Sports games are all about competition. There is typically a winner and a loser. I almost didn't write this blog, but I saw this billboard with a cool quote, ironically enough promoting the NFL season, and it read...

If winning was easy then losers would do it.

So I told myself, "Okay, fine! I'll write the blog, but only if I can use that quote in it."

That's not entirely accurate, but the point is most of our online games instill a certain amount of competition. And sometimes when a team is involved and you're trying to eliminate the other team, the competition is even fiercer. Don't think gamers can be competitive? Go to a video game tournament and sit in the back. Most gamers I know that play online can be every bit as competitive as professional athletes playing real sports. Imagine how competitive it must be to combine the two...competitive gamers playing competitive sports games.

I'll never forget when NASCAR driver Mike Skinner was interviewed about trying to win and he said he would wreck his mom to win his first race. I don't know about you, but when I play a racing game against somebody else, and it comes down to the final lap and I'm either winning or have a shot at winning, I'll do whatever I can to win. I'll sling turtles or bananas, draft off of them and try and sling shot around them or bump them and get 'em loose.

You'd think developing a sports game would be easy money. Gone are the challenges of creating a compelling story, interesting characters and basic fundamentals. A sports game already has all of that created for you - players and bios, stadiums and arenas around the world, all of the rules and mechanics of game play. All the developer has to do is generate the content and stitch it together - the hard part has already been done.
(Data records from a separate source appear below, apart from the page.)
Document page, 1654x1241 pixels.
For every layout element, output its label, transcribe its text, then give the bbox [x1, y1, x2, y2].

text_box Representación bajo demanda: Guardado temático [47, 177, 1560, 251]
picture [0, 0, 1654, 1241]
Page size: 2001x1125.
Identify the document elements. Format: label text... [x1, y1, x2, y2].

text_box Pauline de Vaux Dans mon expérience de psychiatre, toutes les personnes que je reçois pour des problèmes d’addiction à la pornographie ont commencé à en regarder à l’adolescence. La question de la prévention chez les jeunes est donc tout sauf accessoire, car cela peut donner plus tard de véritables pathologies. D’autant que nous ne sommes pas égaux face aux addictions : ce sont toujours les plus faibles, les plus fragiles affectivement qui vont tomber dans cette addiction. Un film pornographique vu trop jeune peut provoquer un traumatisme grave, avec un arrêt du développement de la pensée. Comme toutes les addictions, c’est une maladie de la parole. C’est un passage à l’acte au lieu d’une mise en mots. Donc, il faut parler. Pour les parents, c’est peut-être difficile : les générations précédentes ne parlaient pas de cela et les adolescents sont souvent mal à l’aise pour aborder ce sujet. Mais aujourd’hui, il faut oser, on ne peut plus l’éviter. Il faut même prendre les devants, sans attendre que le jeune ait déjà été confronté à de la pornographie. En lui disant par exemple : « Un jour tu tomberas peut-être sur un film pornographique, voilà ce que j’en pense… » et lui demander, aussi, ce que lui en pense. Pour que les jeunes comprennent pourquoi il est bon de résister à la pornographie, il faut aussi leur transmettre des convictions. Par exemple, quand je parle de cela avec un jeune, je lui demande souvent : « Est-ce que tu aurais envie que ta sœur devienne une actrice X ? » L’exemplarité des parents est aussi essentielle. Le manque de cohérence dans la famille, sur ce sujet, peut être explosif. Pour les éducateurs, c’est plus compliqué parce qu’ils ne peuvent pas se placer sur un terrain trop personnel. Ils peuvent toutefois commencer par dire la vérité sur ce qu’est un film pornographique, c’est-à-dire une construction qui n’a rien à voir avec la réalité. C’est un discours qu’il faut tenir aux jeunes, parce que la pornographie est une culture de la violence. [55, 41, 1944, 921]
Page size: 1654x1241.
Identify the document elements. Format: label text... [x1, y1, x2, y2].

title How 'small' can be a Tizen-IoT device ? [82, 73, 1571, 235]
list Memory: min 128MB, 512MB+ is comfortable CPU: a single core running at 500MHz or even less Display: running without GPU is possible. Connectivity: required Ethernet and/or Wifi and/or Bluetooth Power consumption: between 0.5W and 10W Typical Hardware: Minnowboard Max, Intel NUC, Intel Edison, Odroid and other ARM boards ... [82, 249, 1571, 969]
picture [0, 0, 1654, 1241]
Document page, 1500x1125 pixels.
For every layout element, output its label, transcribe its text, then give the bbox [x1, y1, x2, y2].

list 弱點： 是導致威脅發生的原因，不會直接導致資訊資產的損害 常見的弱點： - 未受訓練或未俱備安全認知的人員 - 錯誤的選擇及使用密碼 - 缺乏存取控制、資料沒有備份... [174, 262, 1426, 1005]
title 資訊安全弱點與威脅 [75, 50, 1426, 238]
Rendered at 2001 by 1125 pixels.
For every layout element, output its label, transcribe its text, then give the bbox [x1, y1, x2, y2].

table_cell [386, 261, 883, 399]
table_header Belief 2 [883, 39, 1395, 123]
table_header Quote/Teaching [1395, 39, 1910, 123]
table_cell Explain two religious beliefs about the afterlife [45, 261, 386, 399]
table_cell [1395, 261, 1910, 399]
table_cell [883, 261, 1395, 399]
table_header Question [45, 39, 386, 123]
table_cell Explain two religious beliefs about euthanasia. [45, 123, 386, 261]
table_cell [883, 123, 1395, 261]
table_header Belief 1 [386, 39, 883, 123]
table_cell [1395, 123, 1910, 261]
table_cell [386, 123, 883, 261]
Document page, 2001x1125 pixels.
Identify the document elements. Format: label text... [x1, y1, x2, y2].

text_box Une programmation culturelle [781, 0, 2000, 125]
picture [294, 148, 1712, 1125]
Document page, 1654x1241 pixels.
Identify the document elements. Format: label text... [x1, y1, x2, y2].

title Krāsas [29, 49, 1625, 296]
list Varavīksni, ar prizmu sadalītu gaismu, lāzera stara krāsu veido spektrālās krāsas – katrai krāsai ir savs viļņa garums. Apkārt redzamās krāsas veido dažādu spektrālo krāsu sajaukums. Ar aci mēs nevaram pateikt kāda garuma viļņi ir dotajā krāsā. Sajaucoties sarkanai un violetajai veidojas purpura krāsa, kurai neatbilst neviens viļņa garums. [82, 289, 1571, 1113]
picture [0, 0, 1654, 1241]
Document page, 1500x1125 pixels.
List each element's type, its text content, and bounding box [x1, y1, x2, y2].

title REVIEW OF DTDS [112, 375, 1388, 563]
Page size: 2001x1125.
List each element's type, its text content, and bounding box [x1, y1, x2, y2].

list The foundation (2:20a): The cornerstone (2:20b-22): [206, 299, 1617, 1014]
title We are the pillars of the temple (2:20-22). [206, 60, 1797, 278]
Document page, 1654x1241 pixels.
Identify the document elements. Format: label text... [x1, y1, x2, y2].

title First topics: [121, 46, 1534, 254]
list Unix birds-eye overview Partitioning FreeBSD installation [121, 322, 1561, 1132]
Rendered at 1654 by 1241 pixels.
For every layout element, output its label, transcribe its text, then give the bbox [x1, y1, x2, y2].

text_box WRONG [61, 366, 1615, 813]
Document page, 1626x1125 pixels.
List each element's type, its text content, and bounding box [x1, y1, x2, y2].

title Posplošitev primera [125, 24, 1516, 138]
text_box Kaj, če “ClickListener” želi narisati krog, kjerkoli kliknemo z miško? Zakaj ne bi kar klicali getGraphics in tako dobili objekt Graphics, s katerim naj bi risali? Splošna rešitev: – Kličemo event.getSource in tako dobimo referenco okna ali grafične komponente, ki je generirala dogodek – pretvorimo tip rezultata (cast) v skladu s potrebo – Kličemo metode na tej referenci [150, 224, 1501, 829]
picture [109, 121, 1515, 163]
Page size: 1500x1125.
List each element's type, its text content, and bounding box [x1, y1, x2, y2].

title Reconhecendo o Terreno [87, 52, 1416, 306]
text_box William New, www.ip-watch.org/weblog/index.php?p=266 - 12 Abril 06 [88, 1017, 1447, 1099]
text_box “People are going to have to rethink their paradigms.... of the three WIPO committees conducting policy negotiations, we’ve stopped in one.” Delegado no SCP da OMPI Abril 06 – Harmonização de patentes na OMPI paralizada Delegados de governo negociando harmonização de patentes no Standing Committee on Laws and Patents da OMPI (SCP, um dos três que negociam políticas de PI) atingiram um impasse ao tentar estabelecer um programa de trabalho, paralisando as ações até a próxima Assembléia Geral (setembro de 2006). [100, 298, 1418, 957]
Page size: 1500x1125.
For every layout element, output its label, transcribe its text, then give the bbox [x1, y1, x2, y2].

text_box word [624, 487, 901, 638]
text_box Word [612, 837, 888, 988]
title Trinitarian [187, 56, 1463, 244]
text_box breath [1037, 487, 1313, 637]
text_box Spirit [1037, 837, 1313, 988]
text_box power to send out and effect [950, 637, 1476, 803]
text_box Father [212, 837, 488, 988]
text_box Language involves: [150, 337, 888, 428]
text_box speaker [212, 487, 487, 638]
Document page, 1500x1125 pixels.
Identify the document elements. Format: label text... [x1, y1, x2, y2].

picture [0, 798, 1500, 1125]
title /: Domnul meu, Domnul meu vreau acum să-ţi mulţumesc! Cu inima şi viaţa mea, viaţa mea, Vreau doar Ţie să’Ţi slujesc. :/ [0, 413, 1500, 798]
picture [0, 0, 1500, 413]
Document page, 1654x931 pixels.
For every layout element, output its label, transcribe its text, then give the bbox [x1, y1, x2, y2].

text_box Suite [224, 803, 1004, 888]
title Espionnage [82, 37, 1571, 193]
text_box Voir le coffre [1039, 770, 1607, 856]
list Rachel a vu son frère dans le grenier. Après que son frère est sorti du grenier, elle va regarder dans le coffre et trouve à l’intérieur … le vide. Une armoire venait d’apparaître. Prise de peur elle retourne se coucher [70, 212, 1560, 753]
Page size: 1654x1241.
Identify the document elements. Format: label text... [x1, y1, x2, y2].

Now, I'm not suggesting nobody likes them, I know there are plenty of gamers out there who do enjoy them. But the general attitude (right or wrong) seems to be these games are not all that popular. And it just seems like sports video games would be perfect - think about how many sports fans out there. Enough to fill entire stadiums...yet you never really seem to hear the industry get excited when the next Madden comes out, and glancing at Game Informer's cover gallery...nope, I don't see any sports games gracing the coveted cover in the past year or so.

OMG, what's happening to me? I just blogged about sports games. I think viewing the blogs every day and seeing so many spam blogs advertising "Watch & Enjoy live San Diego vs Oakland" is finally affecting me.

Seriously though...I really don't know why sports games aren't more popular...I've played Mortal Kombat, Tekken, and Killer Instinct for hours on end, but Fight Night or UFC Undisputed do nothing for me. I'll play the floor models at Best Buy if it's loaded, but that's about the extent of my playtime. I'll play Capture the Flag (CTF) in all sorts of different games from Team Fortress 2 to Halo, which is essentially the same things as football, but a new release of Madden doesn't even cause me to raise a brow. Baseball you say? I play baseball...well sort of. The Scout class in Team Fortress 2 is equipped with the Sandman...a ball and bat that can be used to stun your opponent with a successful hit to the noggin.  I couldn't tell you anything about the latest installment of MLB, assuming that's even the title of the game.

I guess the reason I don't play sports games is because the similarities between them and the games I do play are a lot closer than what I might realize. Player versus player or team versus team...battling it out to achieve a goal. When you break it down to its simplest form, sports games are not all that different than other genres and given the choice I'd much rather shoot my adversary than tackle them.